Sim, gente, pode haver vida inteligente nas redes sociais, o que nos pareceria improvável, na média, até pelo volume de estupidezes e idiotices que circulam por esse instrumento fantástico, criado para unir, mas que tem, majoritariamente, separado iguais e diferentes.

Recentemente, vi uma entrevista de uma jovem bióloga, Mari Krüger, de 28 anos, que se dedica a esclarecer alguns dos muitos pontos de crenças e ignorâncias que nós acumulamos no dia a dia. Por óbvio, estas fazem muito mal e podem - devem - ser evitadas. 

Por exemplo: o uso prolongado do celular quando exercemos uma inevitável e saudável atividade ao assento do vaso sanitário, o que pode nos trazer como consequência as terríveis e dolorosas hemorroidas. É a ciência aplicada ao nosso mais banal cotidiano, o que, infelizmente, “não se aprende no colégio” (ainda).

A jovem e simpática divulgadora da ciência é o resultado não previsto, este benéfico, da pandemia, que trouxe muita gente boa a público, que não teria espaço na mídia tradicional e que ainda seguiu adiante e levou luz para o território sombrio dos famosos vazios. Ela, creiam, tem 1,2 milhão de seguidores no Instagram e 820 mil no TikTok.  Assim, faz o bem sem olhar a quem. 

Mas Mari Krüger se mostra esperta o suficiente para passar suas mensagens elucidativas sem que sofra as sentenças do tribunal da internet: evita, por exemplo, entrar nas bolas divididas em áreas que muitas pessoas, inclusive intelectualmente bem formadas, encontram motivos de crença, a exemplo da homeopatia – “é a mãe das pseudociências” – e da psicanálise (com toda reverência a Freud).

Já a conhecida microbiologista e professora da Universidade de Colúmbia (EUA) Natalia Pasternak, também presidente do Instituto de Questão de Ciência, foi mais além e resolveu peitar a turma das duas áreas – e não apenas estas – com valentia e disposição para um embate ruidoso, sem tréguas, e ainda em curso.

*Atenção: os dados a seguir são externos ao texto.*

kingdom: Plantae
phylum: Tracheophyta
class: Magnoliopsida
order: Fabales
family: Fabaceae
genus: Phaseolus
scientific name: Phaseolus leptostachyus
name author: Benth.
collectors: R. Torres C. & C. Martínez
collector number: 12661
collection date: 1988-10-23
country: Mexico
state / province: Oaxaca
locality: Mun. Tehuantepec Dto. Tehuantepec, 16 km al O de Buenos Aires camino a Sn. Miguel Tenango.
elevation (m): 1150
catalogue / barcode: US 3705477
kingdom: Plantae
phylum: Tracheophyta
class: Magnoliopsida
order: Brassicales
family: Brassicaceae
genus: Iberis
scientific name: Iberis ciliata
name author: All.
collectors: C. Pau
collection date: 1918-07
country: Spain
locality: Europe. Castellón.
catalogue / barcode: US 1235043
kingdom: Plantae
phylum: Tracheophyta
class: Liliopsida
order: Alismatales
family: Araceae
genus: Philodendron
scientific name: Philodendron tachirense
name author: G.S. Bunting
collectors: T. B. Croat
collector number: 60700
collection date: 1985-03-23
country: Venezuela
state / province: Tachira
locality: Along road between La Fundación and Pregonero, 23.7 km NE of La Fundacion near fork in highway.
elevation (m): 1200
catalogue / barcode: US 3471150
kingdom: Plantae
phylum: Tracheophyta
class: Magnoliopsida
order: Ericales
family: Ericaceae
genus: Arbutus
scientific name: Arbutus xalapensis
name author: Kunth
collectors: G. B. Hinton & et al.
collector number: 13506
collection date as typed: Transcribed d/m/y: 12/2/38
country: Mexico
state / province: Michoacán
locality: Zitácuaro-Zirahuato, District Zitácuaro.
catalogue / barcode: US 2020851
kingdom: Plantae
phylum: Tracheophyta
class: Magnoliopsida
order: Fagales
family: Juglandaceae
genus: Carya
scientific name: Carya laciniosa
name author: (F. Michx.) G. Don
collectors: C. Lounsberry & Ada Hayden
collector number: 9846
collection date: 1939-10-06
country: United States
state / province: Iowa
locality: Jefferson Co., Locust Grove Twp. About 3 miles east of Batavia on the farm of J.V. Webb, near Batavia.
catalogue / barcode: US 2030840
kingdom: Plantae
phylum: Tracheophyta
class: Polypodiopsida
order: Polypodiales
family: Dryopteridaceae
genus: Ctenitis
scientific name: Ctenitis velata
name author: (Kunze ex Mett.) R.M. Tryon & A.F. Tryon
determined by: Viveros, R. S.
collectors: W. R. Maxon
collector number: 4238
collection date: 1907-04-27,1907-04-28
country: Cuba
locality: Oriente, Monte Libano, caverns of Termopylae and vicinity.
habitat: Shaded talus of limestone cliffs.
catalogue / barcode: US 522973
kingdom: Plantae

Ela lançou em agosto de 2023, em parceria com o jornalista Carlos Ossi (marido dela), o divertido e esclarecedor Que bobagem!, atacando sem pena e sem medo as chamadas pseudociências, entre as quais ela inclui as duas já citadas, ao lado da acupuntura, paranormalidades , antroposofia, curas energéticas,  medicina tradicional chinesa e até simples bobagens como astrologia. Em dose única, ataca o que considera o mal geral.

Claro: como boa cientista, vem apanhando de muitos lados, mas não muda de lado e continua a provocar novas e boas discussões sobre temas que a maioria de nós ignora, tantas vezes por pura preguiça, mas que se tornam facilmente compreensíveis nos textos cheios de conhecimento e humor da admirável dupla. 

O cientista e polemista Richard Dawkins, responsável por uma das mais ricas obras de divulgação científica, já nos alertou para os embates entre cientistas, que não poupam adjetivos nada cordiais aos seus “inimigos” – de ideias, mas que também descambam para o lado pessoal. Afinal, eles são tão humanos e vulneráveis quanto nós, as pessoas comuns.

Mesmo parecendo elegante, ele “atirou” contra seu maior rival, a quem nunca negou respeito e admiração, dizendo que ele fazia “ciência poética”. Não, gente, ele não estava elogiando o também biólogo Stephen Jay Gould, de quem discordou na essência da interpretação de um dos pilares da Evolução. 

Ainda que sem tomar partido, não seria o caso mesmo, leio os dois – Dawkins e Gould –, até pelos ensinamentos do cientista inglês, que se mantém vivo (Gould morreu em 2002). Afinal, foi num de seus livros, O capelão do diabo, em que li pela primeira vez que não devemos nos curvar ao argumento da autoridade, mas à autoridade do argumento.

O ensinamento está numa carta que ele escreveu a sua filha Juliet, quando ela completou dez anos de idade. É um belo e poético ensaio sobre a importância da ciência em nossas vidas, destacando a necessidade de questionar a tradição e valorizar as evidências que devem nortear o conhecimento científico.

Repito: para a vida, certo?

Ao fim e ao cabo, ficamos assim: a ciência sempre será o território da dúvida, da busca, do questionamento que não acaba nunca, um delicioso caminho de descobertas jamais definitivas. Quem busca apenas certezas há de seguir para outros territórios, ao gosto do freguês, que escolha também em que doses.